▶ **Activity list**
1. Write out the passage of the Ribas Maldonado court opinion below, starting at the words "Case ID: pr_83/html/0371-01.html" and ending after "of the Court.".
2. Extend the court opinion in the Ribas Maldonado appeal below, starting right after its last sentence.

▶ **Text under study**
☆ ☆ ☆ ☆

Case ID: pr_83/html/0371-01.html
Source: Caselaw Access Project
Author: {"author": "Mr. Justice Dávila", "license": "Public Domain", "url": "https://static.case.law/"}
Date Created: 2024-08-24T03:29:51.129683

The People of Puerto Rico, Plaintiff and Appellee, v. Bonifacio Ribas Maldonado, Defendant and Appellant.
    No. 16545.
    Decided September 1, 1961.
    
      
      José Aulet for defendant-appellant. J. B. Fernández Badillo, Attorney General of Puerto Rico, and Héctor R. Orlandi Gómez, Assistant Attorney General, for appellee.
   Mr. Justice Dávila

delivered the opinion of the Court.

In the present case while a policeman testified as witness for the prosecution, counsel for the defense asked him whether he had made any statement before a public officer prior to the trial in relation to the facts of the case on trial. He requested the prosecuting attorney to produce a copy of the statement. The prosecuting attorney objected and the judge sustained him. The judge stated upon sustaining the prosecuting attorney’s objection, that defendant had not laid the foundations to impeach the veracity of the witness’ statement declaring that the proper thing “is not to ask him whether he made any statement or gave any testimony at some other time but to confront him directly with those statements and ask him whether he had made them or not.” (Tr. Ev. 18-19.)

☆ ☆ ☆ ☆

▶ **Data provided**

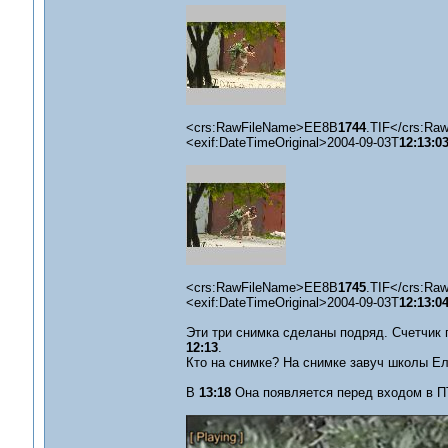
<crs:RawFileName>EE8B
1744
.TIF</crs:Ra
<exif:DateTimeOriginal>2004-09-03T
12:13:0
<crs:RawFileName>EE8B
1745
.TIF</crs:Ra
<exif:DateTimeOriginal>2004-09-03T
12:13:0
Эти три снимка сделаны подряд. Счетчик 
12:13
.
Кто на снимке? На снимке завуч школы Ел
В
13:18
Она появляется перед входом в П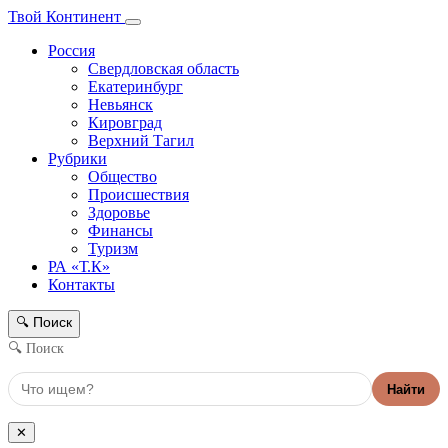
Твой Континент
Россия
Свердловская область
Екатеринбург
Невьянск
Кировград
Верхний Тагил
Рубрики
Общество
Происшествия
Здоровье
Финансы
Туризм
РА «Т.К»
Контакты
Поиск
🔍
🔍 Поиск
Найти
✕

☆ ☆ ☆ ☆

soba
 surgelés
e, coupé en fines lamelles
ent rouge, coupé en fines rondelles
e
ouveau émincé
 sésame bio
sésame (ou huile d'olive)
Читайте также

☆ ☆ ☆ ☆

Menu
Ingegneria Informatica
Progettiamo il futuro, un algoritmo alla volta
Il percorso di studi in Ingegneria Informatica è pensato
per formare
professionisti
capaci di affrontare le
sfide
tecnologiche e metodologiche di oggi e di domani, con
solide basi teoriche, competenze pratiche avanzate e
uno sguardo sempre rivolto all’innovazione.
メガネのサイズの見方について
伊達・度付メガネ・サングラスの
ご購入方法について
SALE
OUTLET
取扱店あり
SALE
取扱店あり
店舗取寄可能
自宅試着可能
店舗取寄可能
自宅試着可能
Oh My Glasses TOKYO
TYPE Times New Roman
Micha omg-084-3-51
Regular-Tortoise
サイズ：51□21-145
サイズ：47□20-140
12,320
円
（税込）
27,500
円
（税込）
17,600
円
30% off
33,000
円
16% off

☆ ☆ ☆ ☆

▶ **Task-by-task outputs**
1.
Case ID: pr_83/html/0371-01.html
Source: Caselaw Access Project
Author: {"author": "Mr. Justice Dávila", "license": "Public Domain", "url": "https://static.case.law/"}
Date Created: 2024-08-24T03:29:51.129683

The People of Puerto Rico, Plaintiff and Appellee, v. Bonifacio Ribas Maldonado, Defendant and Appellant.
    No. 16545.
    Decided September 1, 1961.
    
      
      José Aulet for defendant-appellant. J. B. Fernández Badillo, Attorney General of Puerto Rico, and Héctor R. Orlandi Gómez, Assistant Attorney General, for appellee.
   Mr. Justice Dávila

delivered the opinion of the Court.

2.
A number of decisions of this Court have established that for a defendant to obtain a copy of a sworn statement made against him by a witness, the foundations for impeachment had to be previously laid while the witness was being cross-examined. The foundations are laid by asking him whether on any occasion he had made statements related to the facts about which he was testifying; and whether it was true or not that on that occasion he had made either this or that statement which was inconsistent with what he testified at the trial. Not until the bases are laid can the judge make a ruling as to defendant’s request for the production of the sworn statement.

The last two decisions of this Court concerning the issue we are now considering are People v. Superior Court; Ramos, Int., 80 P.R.R. 679 (1958) and People v. Cortés, 79 P.R.R. 7G9 (1957). The former is no authority to determine the problem raised in the instant ease. It is not, because the issue involved was defendant’s right to obtain a copy of his confession prior to the trial. The latter is no authority either to decide this case. In Cortés the defendant complied with what the trial judge required should be established in the present case before considering whether or not defendant had a right to be given the statement made by a witness for the prosecution prior to the trial. We held that the trial judge erred in not ordering the prosecuting attorney to produce the statement.

In the present case, the question for determination is whether a defendant, upon examining a witness for the prosecution who has previously made a statement, may request him to produce said statement, without more, once it is established that the statement refers to the facts of the case.

Upon considering this question we must bear in mind what we stated in People v. Superior Court, supra, to the effect that the policy is “to give the accused ample opportunities to defend himself” since “one should not lose sight of the objective of judicial proceedings, which is the ascertainment’ of truth.”

The question before us has been repeatedly submitted to the courts for consideration, but it was not until the decision of Jencks v. United States, 353 U.S. 657, 77 S. Ct. 1007, 1 L.Ed.2d 1103 (1957) that interest was renewed in this phase of procedural law in criminal cases.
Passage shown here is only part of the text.